The use of digital technologies in the Philippines, however, is still below its potential, with the country’s digital adoption generally trailing behind many regional neighbors.
The “digital divide” between those with and without the internet leads to unequal access to social services and life-changing economic opportunities.
“Internet connectivity –the foundation of the digital economy– is limited in rural areas, and where they are available, services are relatively expensive and of weak quality,” said Ndiame Diop, World Bank Country Director for Brunei, Malaysia, Philippines and Thailand. “Upgrading digital infrastructure all over the country will introduce fundamental changes that can improve social service delivery, enhance resilience against shocks, and create more economic opportunities for all Filipinos.”
Where internet services are available, Filipino consumers experience slow download speeds.

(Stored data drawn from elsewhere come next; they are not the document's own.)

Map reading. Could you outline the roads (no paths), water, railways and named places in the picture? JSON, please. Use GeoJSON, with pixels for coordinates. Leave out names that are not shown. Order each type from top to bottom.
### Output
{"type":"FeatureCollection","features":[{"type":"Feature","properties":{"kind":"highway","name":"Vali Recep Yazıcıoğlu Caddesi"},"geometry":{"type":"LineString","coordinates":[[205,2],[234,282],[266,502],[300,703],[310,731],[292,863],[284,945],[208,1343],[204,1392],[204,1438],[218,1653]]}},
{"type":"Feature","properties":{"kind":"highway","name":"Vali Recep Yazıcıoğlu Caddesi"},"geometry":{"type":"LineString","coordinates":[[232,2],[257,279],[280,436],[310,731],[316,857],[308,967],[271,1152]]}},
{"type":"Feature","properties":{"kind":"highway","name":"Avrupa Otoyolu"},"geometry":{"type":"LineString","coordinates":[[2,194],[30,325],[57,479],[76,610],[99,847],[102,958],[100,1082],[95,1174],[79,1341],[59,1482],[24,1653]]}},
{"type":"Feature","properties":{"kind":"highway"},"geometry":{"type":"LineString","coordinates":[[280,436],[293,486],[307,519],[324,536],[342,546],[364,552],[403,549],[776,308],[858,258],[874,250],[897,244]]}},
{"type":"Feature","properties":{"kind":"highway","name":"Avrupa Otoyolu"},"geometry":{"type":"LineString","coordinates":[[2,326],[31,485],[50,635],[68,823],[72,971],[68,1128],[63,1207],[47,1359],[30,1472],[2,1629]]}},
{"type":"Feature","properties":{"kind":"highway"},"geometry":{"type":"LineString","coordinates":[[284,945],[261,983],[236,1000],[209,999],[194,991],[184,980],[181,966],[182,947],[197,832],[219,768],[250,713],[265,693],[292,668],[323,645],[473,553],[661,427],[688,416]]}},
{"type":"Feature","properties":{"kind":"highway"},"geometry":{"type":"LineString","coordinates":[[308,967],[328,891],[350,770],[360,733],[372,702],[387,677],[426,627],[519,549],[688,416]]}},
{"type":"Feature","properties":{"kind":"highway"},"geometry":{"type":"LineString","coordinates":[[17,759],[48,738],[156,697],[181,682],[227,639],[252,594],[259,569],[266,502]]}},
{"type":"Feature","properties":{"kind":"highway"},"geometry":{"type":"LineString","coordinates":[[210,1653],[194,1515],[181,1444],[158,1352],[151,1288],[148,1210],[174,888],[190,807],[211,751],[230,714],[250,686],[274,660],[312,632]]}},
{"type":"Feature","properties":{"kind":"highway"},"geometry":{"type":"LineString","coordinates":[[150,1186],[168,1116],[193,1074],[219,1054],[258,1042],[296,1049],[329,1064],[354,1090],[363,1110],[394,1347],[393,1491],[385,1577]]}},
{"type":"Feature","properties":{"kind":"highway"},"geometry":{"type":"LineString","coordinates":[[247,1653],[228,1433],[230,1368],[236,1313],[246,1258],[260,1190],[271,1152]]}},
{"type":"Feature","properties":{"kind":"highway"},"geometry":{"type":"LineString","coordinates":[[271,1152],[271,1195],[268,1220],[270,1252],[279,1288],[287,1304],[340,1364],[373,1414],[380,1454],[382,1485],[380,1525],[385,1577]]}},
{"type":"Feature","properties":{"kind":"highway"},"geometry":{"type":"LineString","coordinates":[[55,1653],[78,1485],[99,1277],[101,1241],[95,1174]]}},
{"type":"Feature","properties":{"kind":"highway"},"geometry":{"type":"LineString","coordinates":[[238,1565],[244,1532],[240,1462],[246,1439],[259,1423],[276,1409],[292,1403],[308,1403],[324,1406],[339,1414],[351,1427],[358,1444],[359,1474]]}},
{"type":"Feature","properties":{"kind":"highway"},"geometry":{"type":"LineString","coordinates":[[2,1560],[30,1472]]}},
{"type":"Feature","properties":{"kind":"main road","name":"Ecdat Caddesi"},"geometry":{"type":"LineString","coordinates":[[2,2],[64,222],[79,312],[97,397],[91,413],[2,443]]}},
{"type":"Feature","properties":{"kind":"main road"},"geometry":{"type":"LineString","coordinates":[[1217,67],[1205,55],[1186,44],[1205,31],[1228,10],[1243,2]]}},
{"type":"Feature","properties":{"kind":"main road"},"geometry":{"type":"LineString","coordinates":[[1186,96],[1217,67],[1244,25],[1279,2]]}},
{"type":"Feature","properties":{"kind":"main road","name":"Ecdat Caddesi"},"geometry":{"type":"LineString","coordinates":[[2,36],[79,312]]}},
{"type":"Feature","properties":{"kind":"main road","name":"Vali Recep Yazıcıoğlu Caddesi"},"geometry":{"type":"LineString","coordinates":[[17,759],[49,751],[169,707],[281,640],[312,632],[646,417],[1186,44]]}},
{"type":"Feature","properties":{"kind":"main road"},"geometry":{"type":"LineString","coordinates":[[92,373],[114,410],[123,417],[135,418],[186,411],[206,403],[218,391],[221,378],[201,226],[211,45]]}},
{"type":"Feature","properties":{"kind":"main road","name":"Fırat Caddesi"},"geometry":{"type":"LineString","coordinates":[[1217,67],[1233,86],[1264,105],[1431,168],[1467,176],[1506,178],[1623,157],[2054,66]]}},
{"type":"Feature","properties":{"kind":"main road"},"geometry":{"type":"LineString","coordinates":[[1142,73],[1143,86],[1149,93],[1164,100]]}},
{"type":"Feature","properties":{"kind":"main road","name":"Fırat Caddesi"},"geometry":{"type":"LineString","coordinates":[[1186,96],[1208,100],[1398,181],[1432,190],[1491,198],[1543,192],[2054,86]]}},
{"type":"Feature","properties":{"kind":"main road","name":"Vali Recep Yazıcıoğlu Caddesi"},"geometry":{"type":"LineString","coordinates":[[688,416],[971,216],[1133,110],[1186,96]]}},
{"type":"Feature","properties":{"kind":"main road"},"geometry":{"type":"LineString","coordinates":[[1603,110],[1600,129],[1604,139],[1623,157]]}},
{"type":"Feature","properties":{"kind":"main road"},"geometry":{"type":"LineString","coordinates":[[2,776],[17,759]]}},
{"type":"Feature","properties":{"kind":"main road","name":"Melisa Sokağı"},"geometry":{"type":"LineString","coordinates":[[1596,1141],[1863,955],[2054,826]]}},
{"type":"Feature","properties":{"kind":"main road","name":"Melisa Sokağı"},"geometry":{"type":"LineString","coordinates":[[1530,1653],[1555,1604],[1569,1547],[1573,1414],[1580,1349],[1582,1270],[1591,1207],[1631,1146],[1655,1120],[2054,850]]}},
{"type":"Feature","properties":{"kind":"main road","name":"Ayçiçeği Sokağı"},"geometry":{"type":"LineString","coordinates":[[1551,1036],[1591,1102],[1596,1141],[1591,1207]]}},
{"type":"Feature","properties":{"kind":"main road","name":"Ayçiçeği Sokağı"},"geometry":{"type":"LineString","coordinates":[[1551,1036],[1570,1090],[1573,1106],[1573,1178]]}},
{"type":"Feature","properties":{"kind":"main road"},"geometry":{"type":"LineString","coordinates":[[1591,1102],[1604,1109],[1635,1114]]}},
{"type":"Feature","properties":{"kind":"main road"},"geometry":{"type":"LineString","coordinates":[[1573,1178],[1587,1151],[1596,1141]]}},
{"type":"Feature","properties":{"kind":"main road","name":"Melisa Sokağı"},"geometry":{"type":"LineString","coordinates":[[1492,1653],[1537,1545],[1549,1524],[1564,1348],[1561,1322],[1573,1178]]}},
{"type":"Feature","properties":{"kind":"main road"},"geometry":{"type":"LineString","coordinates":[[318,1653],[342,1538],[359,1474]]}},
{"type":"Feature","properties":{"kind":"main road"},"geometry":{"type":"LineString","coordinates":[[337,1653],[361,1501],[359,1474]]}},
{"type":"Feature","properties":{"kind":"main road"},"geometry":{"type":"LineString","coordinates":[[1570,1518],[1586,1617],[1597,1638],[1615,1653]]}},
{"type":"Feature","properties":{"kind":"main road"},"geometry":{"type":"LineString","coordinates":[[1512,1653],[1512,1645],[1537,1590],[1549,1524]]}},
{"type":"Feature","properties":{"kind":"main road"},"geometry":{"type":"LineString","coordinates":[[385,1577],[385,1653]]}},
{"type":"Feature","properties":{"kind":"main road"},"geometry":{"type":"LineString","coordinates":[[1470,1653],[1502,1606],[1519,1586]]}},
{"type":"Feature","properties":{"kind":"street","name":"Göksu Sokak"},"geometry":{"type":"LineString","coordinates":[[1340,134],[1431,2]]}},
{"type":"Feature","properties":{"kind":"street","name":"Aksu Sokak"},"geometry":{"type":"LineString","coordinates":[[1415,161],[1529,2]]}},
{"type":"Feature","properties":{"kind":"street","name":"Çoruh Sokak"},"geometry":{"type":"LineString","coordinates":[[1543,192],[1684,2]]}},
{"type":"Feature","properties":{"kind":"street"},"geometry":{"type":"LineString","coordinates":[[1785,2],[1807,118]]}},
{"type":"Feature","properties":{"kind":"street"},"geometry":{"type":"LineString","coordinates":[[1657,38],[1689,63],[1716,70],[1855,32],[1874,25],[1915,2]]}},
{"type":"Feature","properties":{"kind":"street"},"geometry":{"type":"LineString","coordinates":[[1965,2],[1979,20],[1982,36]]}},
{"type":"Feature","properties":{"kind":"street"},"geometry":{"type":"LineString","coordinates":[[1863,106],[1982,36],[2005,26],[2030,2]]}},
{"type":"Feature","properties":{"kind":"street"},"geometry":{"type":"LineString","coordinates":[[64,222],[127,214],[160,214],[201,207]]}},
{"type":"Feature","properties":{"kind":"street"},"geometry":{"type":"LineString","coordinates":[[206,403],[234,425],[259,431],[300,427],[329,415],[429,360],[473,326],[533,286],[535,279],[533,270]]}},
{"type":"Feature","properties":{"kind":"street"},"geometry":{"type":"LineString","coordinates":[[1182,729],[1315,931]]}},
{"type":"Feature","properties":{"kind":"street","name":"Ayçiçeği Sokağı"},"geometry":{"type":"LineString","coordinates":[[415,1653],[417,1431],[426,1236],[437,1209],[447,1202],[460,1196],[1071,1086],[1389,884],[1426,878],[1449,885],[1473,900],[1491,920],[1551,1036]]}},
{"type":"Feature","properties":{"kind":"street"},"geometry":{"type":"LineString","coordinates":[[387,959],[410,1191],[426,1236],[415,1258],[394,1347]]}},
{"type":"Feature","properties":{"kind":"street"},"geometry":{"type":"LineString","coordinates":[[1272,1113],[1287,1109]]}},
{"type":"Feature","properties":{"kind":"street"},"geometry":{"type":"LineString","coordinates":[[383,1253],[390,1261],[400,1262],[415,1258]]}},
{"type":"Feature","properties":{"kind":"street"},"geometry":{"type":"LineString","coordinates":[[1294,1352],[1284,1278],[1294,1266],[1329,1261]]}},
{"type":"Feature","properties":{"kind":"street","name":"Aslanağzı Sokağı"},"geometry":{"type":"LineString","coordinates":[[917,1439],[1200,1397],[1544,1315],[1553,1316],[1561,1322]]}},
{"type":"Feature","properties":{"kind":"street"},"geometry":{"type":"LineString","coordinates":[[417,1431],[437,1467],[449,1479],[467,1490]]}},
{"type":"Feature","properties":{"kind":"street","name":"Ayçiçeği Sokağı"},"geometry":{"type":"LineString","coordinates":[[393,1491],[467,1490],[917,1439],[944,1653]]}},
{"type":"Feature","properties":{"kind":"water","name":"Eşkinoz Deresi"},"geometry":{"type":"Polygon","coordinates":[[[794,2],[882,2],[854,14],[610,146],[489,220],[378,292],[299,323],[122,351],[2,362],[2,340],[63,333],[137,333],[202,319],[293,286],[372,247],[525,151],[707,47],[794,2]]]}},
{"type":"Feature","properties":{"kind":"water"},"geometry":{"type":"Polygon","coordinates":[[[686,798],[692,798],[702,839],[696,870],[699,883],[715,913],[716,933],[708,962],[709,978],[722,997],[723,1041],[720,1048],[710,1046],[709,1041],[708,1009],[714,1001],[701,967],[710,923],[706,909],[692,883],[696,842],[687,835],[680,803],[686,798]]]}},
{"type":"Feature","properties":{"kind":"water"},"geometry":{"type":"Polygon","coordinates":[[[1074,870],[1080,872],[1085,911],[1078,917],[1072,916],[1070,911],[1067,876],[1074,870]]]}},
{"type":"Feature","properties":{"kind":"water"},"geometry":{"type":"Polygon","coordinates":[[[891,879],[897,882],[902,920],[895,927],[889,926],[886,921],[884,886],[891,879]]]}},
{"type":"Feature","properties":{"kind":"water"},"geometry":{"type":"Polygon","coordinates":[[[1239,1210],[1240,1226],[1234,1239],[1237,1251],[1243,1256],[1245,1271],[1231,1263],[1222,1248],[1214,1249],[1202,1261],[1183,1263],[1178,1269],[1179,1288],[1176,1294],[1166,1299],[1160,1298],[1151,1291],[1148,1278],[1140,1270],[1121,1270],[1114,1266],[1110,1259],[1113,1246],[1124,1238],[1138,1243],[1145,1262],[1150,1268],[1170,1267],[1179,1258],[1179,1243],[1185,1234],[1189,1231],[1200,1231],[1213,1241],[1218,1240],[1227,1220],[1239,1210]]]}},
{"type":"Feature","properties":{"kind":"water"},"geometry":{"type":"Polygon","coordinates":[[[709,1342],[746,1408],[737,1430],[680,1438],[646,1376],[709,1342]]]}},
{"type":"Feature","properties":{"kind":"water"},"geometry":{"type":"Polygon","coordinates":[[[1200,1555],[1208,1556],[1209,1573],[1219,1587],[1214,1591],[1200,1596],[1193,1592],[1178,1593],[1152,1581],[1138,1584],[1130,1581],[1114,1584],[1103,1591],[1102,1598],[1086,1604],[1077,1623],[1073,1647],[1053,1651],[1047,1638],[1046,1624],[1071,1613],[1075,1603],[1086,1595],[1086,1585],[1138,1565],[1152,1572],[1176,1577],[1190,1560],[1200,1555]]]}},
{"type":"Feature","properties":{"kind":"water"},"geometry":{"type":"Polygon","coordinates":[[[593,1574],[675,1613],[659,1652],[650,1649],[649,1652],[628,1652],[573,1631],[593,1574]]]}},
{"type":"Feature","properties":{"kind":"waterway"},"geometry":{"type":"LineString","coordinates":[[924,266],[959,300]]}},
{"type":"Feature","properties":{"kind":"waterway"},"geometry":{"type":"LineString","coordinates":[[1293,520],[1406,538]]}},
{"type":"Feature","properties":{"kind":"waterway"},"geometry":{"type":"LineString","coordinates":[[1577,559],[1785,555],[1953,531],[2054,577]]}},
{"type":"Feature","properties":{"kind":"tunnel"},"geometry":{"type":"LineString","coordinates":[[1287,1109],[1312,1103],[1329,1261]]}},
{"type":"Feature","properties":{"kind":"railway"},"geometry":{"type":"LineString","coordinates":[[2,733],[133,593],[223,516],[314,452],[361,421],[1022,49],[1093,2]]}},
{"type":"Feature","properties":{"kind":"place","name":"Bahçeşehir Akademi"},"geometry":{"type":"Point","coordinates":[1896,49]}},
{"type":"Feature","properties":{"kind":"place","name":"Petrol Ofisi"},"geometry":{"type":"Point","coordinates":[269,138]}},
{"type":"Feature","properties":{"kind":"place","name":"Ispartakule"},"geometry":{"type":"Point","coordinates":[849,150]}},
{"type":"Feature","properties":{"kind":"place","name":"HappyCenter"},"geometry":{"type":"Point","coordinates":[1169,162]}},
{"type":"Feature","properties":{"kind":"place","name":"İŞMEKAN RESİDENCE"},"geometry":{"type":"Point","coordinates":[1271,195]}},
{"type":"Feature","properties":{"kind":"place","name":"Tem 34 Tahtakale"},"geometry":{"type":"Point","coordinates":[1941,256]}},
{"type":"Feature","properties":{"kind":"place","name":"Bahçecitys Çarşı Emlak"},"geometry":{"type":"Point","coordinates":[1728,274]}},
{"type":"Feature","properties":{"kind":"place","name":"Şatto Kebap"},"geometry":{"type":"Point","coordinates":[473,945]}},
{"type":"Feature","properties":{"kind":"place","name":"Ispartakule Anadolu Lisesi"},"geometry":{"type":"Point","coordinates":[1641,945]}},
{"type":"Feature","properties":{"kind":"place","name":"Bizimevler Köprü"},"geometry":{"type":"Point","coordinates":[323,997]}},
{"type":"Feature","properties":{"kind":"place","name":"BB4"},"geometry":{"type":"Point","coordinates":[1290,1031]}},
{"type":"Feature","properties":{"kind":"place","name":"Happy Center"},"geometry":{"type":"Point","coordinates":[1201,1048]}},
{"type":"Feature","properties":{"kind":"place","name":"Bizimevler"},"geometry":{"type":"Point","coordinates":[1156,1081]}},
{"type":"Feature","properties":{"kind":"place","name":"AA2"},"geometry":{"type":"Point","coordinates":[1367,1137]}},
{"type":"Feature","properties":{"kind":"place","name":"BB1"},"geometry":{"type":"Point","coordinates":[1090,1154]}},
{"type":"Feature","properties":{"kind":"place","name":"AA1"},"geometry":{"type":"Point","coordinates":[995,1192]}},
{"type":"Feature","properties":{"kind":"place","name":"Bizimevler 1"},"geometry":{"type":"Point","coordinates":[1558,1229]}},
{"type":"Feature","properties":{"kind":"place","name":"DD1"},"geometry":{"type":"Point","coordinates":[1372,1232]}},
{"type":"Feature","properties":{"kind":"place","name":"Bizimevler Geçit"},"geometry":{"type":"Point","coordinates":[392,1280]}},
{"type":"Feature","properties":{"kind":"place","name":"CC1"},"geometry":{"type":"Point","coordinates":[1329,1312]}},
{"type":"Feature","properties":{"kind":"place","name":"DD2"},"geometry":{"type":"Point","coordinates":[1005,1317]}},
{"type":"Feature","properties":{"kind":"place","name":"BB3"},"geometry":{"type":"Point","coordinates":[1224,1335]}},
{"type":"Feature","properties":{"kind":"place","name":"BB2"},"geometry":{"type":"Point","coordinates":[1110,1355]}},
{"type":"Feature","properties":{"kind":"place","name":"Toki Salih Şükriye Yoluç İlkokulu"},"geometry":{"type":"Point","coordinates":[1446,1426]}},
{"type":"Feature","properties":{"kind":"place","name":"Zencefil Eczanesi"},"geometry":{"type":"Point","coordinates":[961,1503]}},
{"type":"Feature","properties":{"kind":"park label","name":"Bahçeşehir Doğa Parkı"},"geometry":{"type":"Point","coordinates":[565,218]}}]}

At 16.76 megabytes per second (Mbps), the Philippines’s mobile broadband speed is much lower than the global average of 32.01 Mbps.
In the region, the 3G/4G mobile average download speed stands at 13.26 Mbps compared to only seven (7) Mbps in the Philippines.
Efforts to enhance digital infrastructure in the Philippines are hindered by a lack of competition as well as restrictions on investment in the telecommunications markets, according to the report.
These restrictions include the public utility designation of telecommunications, which limits foreign ownership and places a cap on the rate of return.
The report also identifies the low transaction account ownership, the lack of a national ID, nascent payment infrastructure, and the perceived risk of digital transactions as restricting the wider adoption of digital payments.
Encouraging wider participation on digital payments is best supported by public agencies going digital themselves.
Two key entry points identified in the report are expanding the use of e-signatures among government agencies and mandating the acceptance of e-invoices and e-receipts in government transactions.
According to World Bank economist Kevin Chua, lead author of the report, increasing digital adoption by the government, businesses, and citizens is critical, not only to help the Philippines adapt to the post-COVID-19 world, but also to achieve its vision of becoming a society free of poverty by 2040.
“In this society-wide digital transformation, the government can take the lead by speeding up e-governance projects, such as the foundational identification system and the digitization of its processes and procedures, which will help promote greater inclusion, improve efficiency, and enhance security,” Chua said.
“Moreover, the government can take an active role in fostering policies that reduce the digital divide and create a more conducive business environment for the digital economy to flourish,” he added.
Fostering innovation and improving the business environment in the country will be critical in supporting the digital economy. Recent government efforts to speed up the rollout of mobile network infrastructure through a common tower policy are steps towards the right direction, the report said.